Thursday 10 May 2012

KKB (FV RM1.34- SELL) 1QFY12 Results Review: No Spark at the Start of 2012


We are disappointed with KKB Engineering’s (KKB) 1QFY12 net profit of RM7.7m (-60.8% y-o-y, +15.1% q-o-q) which was 49.5% below our expectations. The lacklustre performance was primarily due to weaker revenue from the engineering division  which saw  slower contract replenishment and heightened raw material costs. We think 2012 would be a challenging year in view of global economic and local political uncertainties and hence, we are tweaking down our earnings forecast and FV to RM1.34. We downgrade KKB to SELL.

Weaker start  to FY12.  KKB’s 1QFY12 net profit of RM7.7m was  way below our and consensus estimates, shrinking by 60.8% y-o-y from RM19.7m in 1QFY11. Although the result was some 15.1% better on a q-o-q basis but it remains uninspiring considering that 4QFY11 included higher general and administrative cost  arising from year-end bonus payment. The tepid  performance for  1Q  was mainly attributed to: (i)  the  slowdown  in contract replenishment for both  construction and  steel  fabrication  divisions with the absence of strong projects flow, and (ii) the heightened raw material prices which lead to the increase in cost of sales and hence, further eroding KKB’s earnings for the quarter. That aside, KKB’s manufacturing division managed to cushion the engineering division’s poor performance with moderate order flows for water pipe, following an increase in pipelaying projects in East Malaysia.

Short-term challenges remain.  The  upcoming general election, whose date is not known yet, has increased the level of political uncertainty in Malaysia and the sentiment is further dampened by  challenging global economy conditions. There have been  very limited news flows  on  the development of  the  Sarawak Corridor of Renewable Energy (SCORE) which is KKB’s main market. Furthermore, plans to  revitalize some of the key SCORE projects have not  been implemented as fast as we have anticipated.
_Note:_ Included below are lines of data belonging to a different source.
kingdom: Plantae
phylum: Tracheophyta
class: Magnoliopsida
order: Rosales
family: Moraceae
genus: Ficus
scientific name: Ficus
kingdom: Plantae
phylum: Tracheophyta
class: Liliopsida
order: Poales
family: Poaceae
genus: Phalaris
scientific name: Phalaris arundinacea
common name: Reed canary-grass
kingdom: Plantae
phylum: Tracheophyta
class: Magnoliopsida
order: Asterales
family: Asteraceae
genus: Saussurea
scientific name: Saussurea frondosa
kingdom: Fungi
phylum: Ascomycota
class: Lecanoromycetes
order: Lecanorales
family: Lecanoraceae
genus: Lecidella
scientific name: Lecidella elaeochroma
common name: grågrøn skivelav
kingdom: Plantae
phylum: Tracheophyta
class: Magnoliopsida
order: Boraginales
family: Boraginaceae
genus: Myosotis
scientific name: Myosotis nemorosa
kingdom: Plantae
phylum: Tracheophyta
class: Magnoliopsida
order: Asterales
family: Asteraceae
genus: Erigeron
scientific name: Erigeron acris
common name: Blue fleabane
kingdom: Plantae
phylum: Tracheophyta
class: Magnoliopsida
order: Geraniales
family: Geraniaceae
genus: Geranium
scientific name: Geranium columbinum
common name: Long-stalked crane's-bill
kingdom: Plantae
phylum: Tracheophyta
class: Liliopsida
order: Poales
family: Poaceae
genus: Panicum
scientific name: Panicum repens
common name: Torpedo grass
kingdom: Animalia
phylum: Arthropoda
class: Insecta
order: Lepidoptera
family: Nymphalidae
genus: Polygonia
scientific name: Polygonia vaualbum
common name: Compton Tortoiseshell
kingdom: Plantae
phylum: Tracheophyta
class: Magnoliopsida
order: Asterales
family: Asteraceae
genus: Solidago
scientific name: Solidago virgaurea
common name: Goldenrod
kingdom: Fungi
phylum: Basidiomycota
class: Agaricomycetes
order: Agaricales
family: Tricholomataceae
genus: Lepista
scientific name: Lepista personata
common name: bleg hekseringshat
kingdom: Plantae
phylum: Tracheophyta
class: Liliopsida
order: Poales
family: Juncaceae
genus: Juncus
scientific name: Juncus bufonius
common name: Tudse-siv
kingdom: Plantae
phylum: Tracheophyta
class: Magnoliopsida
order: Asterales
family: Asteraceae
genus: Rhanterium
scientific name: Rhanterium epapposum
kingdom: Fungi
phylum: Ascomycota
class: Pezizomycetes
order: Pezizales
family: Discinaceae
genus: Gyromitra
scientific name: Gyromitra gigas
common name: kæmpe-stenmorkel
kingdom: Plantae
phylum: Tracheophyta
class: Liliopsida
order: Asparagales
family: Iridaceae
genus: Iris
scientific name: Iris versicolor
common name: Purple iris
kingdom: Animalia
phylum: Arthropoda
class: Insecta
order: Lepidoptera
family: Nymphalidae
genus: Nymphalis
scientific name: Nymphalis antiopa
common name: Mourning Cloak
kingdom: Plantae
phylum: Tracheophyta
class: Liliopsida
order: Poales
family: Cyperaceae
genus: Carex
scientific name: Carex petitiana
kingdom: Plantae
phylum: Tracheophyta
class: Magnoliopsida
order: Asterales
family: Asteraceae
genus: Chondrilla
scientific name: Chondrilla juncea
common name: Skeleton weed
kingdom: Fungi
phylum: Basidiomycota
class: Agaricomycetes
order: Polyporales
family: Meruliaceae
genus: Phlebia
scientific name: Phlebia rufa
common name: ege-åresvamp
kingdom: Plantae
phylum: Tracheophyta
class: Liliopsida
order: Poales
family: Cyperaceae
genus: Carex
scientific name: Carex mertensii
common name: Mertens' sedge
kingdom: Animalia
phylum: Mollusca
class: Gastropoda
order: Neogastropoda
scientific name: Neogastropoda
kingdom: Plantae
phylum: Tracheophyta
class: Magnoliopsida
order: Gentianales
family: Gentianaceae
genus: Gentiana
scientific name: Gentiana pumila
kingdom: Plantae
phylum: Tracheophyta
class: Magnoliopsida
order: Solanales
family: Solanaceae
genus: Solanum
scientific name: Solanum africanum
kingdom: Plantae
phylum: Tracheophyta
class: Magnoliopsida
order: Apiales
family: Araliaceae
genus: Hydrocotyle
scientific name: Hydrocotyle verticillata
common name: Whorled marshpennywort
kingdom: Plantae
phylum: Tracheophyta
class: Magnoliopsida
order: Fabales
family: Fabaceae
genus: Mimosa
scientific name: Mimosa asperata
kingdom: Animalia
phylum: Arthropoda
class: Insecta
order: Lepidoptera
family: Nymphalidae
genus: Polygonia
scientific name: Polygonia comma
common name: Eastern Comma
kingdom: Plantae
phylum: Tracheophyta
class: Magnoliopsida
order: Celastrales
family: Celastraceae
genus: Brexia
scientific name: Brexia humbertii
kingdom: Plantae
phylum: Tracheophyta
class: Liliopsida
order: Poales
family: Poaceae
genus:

Also, the latest political developments in Europe have further  dampened the global economic recovery as well as investor sentiment  on cyclical stocks like KKB. While we expect to see more positive developments from  KKB’s  collaboration with Brooke Dockyard and anticipate its existing businesses to  also  undergo a  gradual recovery in 2HFY12, the weak 1Q  alone  prompted us to slash KKB’s FY12 and FY13 earnings estimates by 33.3% and 30.5% respectively. KKB’s continued weak financial performance may prompt a sell down of its shares in the short term. Taking this and our new FV of RM1.34 (which is derived from an unchanged parameter of 8.5x FY12 EPS) into consideration, we have decided to downgrade KKB to SELL. Nevertheless, KKB  is  still a solid company in our opinion and we shall revisit its valuation should any potential rerating catalysts emerge in the future.